(Bloomberg) — The relentless selloff in Treasuries is stretching into an eighth day as traders speculate that a hotter inflation print will push the Federal Reserve into more aggressive tightening.
Benchmark 10-year yields rose to 2.83%, the highest since December 2018. The rout swept across global bond markets, with European and Japanese yields also climbing higher.
All eyes are on the US consumer price data due Tuesday, with economists forecasting an 8.4% annual gain in March’s index, a fresh four-decade high, and many traders speculating that the print will likely be even higher. They’re pricing bigger rate hike expectations, and money markets show bets for a 48 basis-point increase in May.
Some investors are starting to contemplate the possibility of markets moving even further to price in a single 75-basis-point hike.

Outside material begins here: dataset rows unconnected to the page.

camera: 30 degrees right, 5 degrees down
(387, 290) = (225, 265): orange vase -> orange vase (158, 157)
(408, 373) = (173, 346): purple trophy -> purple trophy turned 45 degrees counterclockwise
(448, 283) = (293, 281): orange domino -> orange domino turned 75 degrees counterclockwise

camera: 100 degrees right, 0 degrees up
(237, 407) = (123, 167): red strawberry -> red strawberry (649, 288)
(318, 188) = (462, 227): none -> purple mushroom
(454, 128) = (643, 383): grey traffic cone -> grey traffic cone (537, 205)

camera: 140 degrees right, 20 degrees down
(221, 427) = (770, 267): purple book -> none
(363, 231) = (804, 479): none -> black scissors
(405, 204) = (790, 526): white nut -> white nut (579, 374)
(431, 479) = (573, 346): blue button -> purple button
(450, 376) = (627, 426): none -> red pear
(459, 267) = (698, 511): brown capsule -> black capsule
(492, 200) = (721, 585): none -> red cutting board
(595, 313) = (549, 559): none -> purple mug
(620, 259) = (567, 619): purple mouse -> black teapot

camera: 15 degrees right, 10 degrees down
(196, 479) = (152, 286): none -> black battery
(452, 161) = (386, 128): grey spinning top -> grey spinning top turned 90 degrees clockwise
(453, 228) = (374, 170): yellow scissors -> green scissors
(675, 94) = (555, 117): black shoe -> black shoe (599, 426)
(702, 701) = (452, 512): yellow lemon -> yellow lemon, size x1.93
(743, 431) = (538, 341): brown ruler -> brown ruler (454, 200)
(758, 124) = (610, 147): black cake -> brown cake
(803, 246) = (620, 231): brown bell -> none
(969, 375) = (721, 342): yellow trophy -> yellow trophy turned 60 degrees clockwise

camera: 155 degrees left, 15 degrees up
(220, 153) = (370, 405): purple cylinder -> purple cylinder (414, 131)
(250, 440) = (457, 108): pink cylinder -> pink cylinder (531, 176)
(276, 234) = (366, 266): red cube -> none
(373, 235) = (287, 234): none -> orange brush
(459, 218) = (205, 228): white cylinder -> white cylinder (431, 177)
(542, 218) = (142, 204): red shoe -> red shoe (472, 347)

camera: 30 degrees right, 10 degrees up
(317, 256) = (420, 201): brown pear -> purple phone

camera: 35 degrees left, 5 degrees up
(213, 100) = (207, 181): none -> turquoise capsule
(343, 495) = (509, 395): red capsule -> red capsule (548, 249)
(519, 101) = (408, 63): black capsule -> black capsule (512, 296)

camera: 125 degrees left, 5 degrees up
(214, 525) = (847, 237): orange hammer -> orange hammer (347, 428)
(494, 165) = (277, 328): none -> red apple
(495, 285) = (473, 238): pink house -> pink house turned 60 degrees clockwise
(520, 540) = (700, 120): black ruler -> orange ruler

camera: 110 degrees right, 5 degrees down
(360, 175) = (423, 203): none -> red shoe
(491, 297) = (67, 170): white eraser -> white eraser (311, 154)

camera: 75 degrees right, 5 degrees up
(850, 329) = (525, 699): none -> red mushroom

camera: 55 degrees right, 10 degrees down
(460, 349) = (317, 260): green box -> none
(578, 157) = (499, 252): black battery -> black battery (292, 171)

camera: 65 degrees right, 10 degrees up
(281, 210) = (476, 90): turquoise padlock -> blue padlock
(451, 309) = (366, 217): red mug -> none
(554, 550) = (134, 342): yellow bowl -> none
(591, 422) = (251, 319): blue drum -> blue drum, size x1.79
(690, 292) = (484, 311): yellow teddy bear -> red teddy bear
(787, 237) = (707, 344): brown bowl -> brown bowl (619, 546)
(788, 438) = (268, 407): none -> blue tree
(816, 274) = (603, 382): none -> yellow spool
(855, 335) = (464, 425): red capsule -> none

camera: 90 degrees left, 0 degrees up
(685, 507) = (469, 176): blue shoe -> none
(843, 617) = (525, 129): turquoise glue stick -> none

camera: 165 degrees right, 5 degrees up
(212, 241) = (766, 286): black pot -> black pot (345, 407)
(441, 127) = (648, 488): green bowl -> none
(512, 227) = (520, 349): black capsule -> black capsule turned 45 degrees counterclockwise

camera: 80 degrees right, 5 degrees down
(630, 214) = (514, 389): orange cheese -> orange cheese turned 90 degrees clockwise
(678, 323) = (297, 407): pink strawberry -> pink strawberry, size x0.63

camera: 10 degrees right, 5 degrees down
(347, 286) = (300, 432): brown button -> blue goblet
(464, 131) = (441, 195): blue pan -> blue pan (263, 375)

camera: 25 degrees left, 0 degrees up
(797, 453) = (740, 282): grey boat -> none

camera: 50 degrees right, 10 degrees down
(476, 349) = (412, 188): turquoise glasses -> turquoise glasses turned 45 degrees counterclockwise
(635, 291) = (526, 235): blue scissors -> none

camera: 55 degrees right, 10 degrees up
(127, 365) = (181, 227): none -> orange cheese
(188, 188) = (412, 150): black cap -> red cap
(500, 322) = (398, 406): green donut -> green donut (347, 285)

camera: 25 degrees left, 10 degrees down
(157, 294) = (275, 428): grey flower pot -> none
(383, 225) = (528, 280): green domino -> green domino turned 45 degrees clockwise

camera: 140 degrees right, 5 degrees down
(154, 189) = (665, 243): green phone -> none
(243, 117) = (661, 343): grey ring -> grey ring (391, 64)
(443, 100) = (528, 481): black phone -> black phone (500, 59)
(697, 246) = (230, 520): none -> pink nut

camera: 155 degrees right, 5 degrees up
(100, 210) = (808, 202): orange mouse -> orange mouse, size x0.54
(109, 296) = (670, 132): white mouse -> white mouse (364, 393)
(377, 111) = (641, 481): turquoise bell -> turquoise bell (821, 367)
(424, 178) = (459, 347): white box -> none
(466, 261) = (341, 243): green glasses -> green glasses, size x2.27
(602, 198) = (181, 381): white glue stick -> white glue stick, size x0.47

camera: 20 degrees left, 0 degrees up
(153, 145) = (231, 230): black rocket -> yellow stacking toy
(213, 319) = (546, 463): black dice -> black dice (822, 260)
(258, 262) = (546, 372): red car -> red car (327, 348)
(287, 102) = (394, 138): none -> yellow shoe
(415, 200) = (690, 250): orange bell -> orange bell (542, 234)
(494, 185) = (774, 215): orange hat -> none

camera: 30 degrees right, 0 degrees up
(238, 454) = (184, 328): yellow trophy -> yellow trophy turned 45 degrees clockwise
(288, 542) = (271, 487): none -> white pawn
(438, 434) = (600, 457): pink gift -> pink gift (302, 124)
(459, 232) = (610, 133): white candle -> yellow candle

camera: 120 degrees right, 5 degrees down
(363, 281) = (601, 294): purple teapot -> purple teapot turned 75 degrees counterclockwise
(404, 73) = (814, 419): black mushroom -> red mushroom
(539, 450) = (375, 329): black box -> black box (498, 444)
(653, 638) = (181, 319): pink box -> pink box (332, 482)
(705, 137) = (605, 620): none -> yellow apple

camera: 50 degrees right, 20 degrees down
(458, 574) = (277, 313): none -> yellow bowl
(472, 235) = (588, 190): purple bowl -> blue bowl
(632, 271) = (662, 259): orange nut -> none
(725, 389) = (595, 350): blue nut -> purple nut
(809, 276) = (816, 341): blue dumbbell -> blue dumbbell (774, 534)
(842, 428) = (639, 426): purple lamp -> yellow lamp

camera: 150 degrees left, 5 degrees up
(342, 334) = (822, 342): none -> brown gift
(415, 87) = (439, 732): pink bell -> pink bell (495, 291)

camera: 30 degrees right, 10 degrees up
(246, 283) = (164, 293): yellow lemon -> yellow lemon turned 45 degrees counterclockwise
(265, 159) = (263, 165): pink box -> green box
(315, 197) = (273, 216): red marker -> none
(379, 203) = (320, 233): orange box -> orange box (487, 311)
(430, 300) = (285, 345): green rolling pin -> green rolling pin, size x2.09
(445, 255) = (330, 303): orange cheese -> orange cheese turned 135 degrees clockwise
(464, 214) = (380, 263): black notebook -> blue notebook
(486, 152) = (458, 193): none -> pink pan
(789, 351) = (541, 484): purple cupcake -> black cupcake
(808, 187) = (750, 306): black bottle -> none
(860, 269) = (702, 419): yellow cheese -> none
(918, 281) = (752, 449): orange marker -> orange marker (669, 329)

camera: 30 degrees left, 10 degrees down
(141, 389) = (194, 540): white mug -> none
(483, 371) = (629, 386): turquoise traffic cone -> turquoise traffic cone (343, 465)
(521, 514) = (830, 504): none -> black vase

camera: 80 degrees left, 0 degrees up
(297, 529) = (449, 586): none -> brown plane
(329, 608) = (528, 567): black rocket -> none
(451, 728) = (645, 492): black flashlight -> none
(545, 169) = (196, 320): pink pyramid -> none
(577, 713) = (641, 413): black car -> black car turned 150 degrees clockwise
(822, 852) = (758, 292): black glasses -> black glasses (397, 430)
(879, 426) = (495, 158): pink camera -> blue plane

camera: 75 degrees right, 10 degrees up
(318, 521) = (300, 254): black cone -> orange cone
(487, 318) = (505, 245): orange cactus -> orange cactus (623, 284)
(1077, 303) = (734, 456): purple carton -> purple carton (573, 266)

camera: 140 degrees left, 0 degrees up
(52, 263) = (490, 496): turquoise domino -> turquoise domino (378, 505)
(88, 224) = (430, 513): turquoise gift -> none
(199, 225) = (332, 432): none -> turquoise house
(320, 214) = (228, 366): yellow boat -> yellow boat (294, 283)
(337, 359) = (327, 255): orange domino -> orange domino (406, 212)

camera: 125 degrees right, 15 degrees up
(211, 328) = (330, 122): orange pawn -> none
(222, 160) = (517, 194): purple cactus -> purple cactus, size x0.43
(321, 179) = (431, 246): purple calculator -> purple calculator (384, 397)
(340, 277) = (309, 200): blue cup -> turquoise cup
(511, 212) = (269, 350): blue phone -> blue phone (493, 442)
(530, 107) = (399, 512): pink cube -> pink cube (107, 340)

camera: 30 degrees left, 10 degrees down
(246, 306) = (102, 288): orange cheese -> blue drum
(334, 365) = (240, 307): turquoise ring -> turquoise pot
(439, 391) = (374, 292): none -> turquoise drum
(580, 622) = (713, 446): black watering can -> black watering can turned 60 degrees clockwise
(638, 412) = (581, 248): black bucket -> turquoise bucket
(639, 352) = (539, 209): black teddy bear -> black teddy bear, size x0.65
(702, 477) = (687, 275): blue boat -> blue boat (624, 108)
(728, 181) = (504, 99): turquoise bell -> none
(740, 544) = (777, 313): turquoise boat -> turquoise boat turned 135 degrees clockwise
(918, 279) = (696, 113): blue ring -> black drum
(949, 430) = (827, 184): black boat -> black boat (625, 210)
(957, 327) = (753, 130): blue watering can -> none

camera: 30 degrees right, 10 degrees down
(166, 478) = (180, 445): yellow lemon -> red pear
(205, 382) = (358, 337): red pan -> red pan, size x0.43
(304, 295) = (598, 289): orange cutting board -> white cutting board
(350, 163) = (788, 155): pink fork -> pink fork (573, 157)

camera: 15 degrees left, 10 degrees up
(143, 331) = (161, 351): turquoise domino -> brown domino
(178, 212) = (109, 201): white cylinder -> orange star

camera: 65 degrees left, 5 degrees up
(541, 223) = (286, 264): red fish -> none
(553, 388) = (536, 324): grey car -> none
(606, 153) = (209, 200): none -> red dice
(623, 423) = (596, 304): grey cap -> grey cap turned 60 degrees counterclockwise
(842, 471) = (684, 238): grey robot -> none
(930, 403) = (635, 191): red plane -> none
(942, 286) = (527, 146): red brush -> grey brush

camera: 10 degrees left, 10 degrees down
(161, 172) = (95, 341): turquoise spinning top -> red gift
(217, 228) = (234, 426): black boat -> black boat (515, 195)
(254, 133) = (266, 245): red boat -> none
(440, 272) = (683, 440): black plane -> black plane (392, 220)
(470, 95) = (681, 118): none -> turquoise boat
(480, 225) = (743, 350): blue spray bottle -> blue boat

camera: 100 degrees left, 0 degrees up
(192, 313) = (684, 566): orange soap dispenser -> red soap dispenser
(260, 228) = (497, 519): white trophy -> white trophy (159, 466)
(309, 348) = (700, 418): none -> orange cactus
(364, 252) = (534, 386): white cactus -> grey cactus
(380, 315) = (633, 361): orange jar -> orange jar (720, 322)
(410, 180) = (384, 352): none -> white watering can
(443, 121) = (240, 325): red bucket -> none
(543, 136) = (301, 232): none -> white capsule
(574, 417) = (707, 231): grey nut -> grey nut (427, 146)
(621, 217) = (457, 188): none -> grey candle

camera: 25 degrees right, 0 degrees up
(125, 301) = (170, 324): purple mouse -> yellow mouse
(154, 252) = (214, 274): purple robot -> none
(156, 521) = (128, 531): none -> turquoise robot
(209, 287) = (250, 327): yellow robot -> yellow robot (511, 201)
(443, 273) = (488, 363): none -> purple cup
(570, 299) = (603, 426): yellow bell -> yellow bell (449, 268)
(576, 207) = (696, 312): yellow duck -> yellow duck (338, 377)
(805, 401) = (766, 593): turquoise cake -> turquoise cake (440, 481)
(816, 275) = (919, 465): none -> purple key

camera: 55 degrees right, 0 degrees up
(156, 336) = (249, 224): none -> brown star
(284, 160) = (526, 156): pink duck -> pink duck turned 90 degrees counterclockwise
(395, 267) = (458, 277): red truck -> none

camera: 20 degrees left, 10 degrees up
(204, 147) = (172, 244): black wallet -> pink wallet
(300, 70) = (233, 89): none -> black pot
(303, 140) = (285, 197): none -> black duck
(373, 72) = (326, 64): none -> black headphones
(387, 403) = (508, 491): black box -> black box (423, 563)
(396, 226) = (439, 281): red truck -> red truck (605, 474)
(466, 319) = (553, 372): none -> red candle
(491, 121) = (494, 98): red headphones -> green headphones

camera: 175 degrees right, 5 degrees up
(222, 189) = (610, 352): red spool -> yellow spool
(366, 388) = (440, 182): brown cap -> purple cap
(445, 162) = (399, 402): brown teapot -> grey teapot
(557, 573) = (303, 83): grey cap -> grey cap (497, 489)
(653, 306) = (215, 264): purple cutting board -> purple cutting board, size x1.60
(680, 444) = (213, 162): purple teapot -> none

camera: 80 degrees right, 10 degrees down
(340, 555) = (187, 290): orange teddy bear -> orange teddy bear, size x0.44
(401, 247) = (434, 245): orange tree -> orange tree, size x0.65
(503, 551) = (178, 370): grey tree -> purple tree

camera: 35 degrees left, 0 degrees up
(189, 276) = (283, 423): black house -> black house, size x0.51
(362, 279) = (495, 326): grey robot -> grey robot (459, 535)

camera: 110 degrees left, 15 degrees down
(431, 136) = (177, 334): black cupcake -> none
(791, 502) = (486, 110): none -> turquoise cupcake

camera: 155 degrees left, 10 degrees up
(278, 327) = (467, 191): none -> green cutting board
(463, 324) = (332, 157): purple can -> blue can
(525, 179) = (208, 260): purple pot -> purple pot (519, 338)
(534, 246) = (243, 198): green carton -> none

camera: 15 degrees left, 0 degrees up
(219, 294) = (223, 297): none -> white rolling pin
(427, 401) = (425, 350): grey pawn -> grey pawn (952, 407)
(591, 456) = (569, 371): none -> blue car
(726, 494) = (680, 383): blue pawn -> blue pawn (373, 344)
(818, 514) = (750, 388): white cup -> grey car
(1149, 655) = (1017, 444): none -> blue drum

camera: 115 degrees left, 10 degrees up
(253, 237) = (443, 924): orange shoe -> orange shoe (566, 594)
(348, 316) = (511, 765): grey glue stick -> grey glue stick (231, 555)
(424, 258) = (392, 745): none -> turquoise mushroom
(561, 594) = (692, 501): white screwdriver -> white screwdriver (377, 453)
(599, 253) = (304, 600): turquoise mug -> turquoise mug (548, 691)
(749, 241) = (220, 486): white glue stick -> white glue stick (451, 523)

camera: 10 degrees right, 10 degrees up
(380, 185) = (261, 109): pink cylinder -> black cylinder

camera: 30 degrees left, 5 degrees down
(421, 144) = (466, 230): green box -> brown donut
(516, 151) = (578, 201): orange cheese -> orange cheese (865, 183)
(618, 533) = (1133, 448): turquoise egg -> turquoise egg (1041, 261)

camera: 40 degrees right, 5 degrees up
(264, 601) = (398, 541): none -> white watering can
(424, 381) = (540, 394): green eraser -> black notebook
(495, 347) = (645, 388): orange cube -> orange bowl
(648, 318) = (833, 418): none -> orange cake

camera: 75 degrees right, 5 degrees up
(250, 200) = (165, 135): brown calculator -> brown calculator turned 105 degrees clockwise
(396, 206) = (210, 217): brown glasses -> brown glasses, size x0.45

“I think if we get a large beat in US CPI, then the market will start to price in that possibility, especially if core is strong,” said Peter McCallum, a rates strategist at Mizuho International Plc. He added that his own view is that money markets will hold around the 50 basis-point mark.
A Bloomberg gauge measuring total returns in Treasuries has slumped almost 8% this year, on track for its worst annual decline since at least 1973, as rate-hike bets gather pace.
“The market’s been slow in recognizing inflation is truly out of the bottle and we’re all catching up now,” said Stephen Miller, investment consultant at GSFM, a unit of Canada’s CI Financial Corp. He thinks 10-year yields could eventually test 3.5%.